*** Data excerpts Section Begins ***
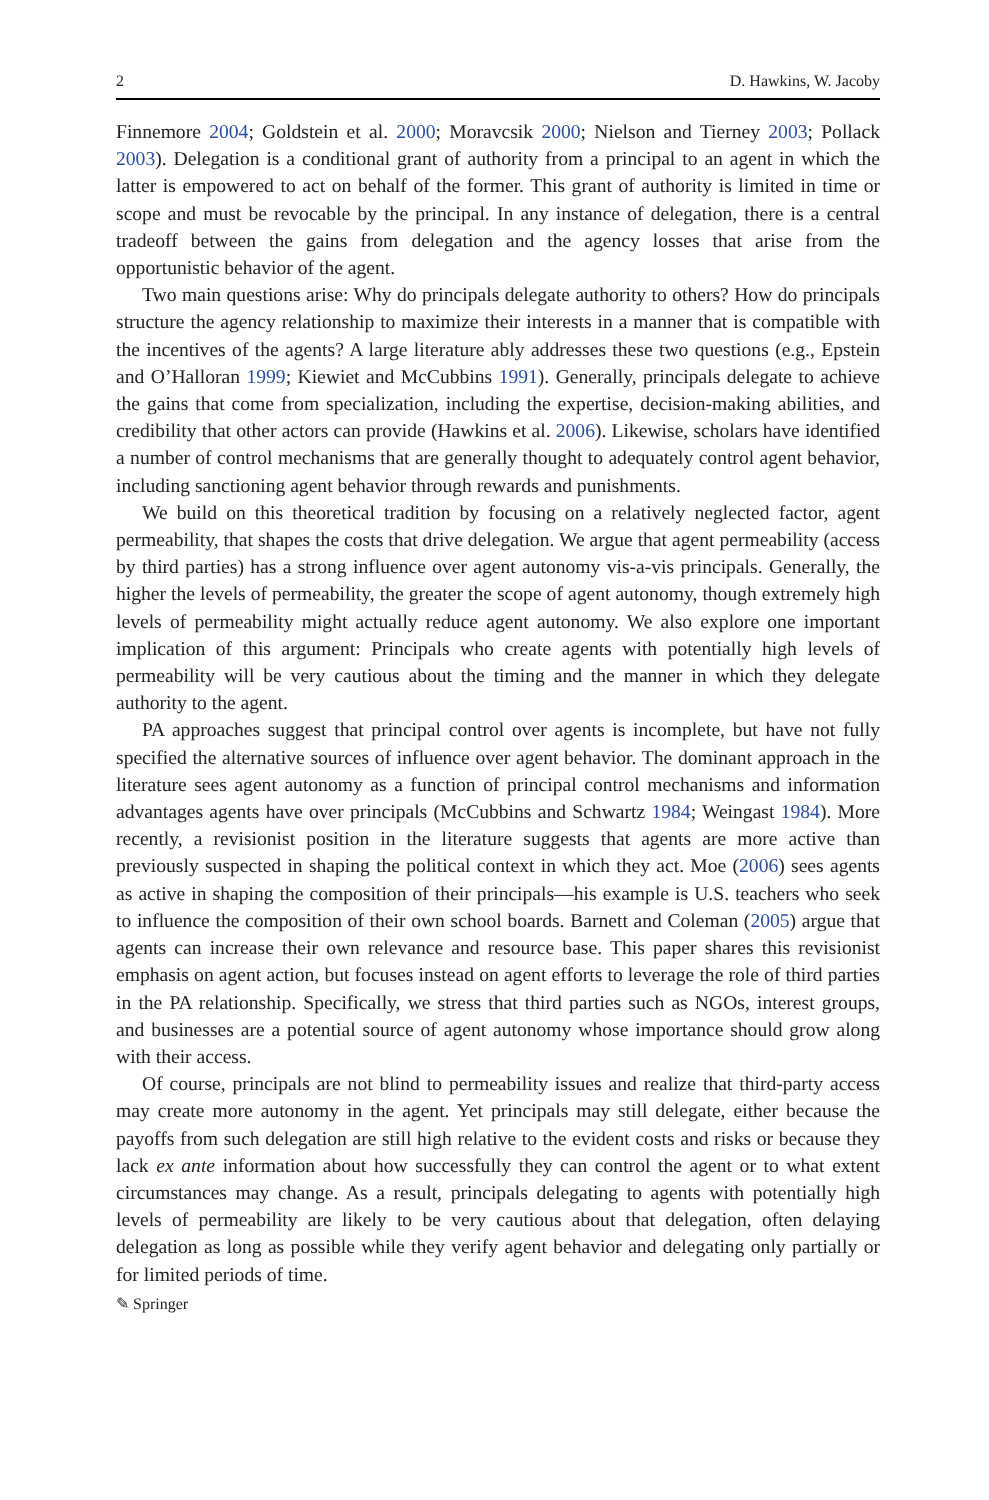2 D. Hawkins, W. Jacoby
Finnemore 2004; Goldstein et al. 2000; Moravcsik 2000; Nielson and Tierney 2003; Pollack 2003). Delegation is a conditional grant of authority from a principal to an agent in which the latter is empowered to act on behalf of the former. This grant of authority is limited in time or scope and must be revocable by the principal. In any instance of delegation, there is a central tradeoff between the gains from delegation and the agency losses that arise from the opportunistic behavior of the agent.
Two main questions arise: Why do principals delegate authority to others? How do principals structure the agency relationship to maximize their interests in a manner that is compatible with the incentives of the agents? A large literature ably addresses these two questions (e.g., Epstein and O’Halloran 1999; Kiewiet and McCubbins 1991). Generally, principals delegate to achieve the gains that come from specialization, including the expertise, decision-making abilities, and credibility that other actors can provide (Hawkins et al. 2006). Likewise, scholars have identified a number of control mechanisms that are generally thought to adequately control agent behavior, including sanctioning agent behavior through rewards and punishments.
We build on this theoretical tradition by focusing on a relatively neglected factor, agent permeability, that shapes the costs that drive delegation. We argue that agent permeability (access by third parties) has a strong influence over agent autonomy vis-a-vis principals. Generally, the higher the levels of permeability, the greater the scope of agent autonomy, though extremely high levels of permeability might actually reduce agent autonomy. We also explore one important implication of this argument: Principals who create agents with potentially high levels of permeability will be very cautious about the timing and the manner in which they delegate authority to the agent.
PA approaches suggest that principal control over agents is incomplete, but have not fully specified the alternative sources of influence over agent behavior. The dominant approach in the literature sees agent autonomy as a function of principal control mechanisms and information advantages agents have over principals (McCubbins and Schwartz 1984; Weingast 1984). More recently, a revisionist position in the literature suggests that agents are more active than previously suspected in shaping the political context in which they act. Moe (2006) sees agents as active in shaping the composition of their principals—his example is U.S. teachers who seek to influence the composition of their own school boards. Barnett and Coleman (2005) argue that agents can increase their own relevance and resource base. This paper shares this revisionist emphasis on agent action, but focuses instead on agent efforts to leverage the role of third parties in the PA relationship. Specifically, we stress that third parties such as NGOs, interest groups, and businesses are a potential source of agent autonomy whose importance should grow along with their access.
Of course, principals are not blind to permeability issues and realize that third-party access may create more autonomy in the agent. Yet principals may still delegate, either because the payoffs from such delegation are still high relative to the evident costs and risks or because they lack ex ante information about how successfully they can control the agent or to what extent circumstances may change. As a result, principals delegating to agents with potentially high levels of permeability are likely to be very cautious about that delegation, often delaying delegation as long as possible while they verify agent behavior and delegating only partially or for limited periods of time.
✎ Springer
*** Data excerpts Section Ends ***
_What needs to be done:_ Reproduce every record above exactly, omitting the pictures.

_Reply to the exercise:_
2 D. Hawkins, W. Jacoby
Finnemore 2004; Goldstein et al. 2000; Moravcsik 2000; Nielson and Tierney 2003; Pollack 2003). Delegation is a conditional grant of authority from a principal to an agent in which the latter is empowered to act on behalf of the former. This grant of authority is limited in time or scope and must be revocable by the principal. In any instance of delegation, there is a central tradeoff between the gains from delegation and the agency losses that arise from the opportunistic behavior of the agent.
Two main questions arise: Why do principals delegate authority to others? How do principals structure the agency relationship to maximize their interests in a manner that is compatible with the incentives of the agents? A large literature ably addresses these two questions (e.g., Epstein and O’Halloran 1999; Kiewiet and McCubbins 1991). Generally, principals delegate to achieve the gains that come from specialization, including the expertise, decision-making abilities, and credibility that other actors can provide (Hawkins et al. 2006). Likewise, scholars have identified a number of control mechanisms that are generally thought to adequately control agent behavior, including sanctioning agent behavior through rewards and punishments.
We build on this theoretical tradition by focusing on a relatively neglected factor, agent permeability, that shapes the costs that drive delegation. We argue that agent permeability (access by third parties) has a strong influence over agent autonomy vis-a-vis principals. Generally, the higher the levels of permeability, the greater the scope of agent autonomy, though extremely high levels of permeability might actually reduce agent autonomy. We also explore one important implication of this argument: Principals who create agents with potentially high levels of permeability will be very cautious about the timing and the manner in which they delegate authority to the agent.
PA approaches suggest that principal control over agents is incomplete, but have not fully specified the alternative sources of influence over agent behavior. The dominant approach in the literature sees agent autonomy as a function of principal control mechanisms and information advantages agents have over principals (McCubbins and Schwartz 1984; Weingast 1984). More recently, a revisionist position in the literature suggests that agents are more active than previously suspected in shaping the political context in which they act. Moe (2006) sees agents as active in shaping the composition of their principals—his example is U.S. teachers who seek to influence the composition of their own school boards. Barnett and Coleman (2005) argue that agents can increase their own relevance and resource base. This paper shares this revisionist emphasis on agent action, but focuses instead on agent efforts to leverage the role of third parties in the PA relationship. Specifically, we stress that third parties such as NGOs, interest groups, and businesses are a potential source of agent autonomy whose importance should grow along with their access.
Of course, principals are not blind to permeability issues and realize that third-party access may create more autonomy in the agent. Yet principals may still delegate, either because the payoffs from such delegation are still high relative to the evident costs and risks or because they lack ex ante information about how successfully they can control the agent or to what extent circumstances may change. As a result, principals delegating to agents with potentially high levels of permeability are likely to be very cautious about that delegation, often delaying delegation as long as possible while they verify agent behavior and delegating only partially or for limited periods of time.
✎ Springer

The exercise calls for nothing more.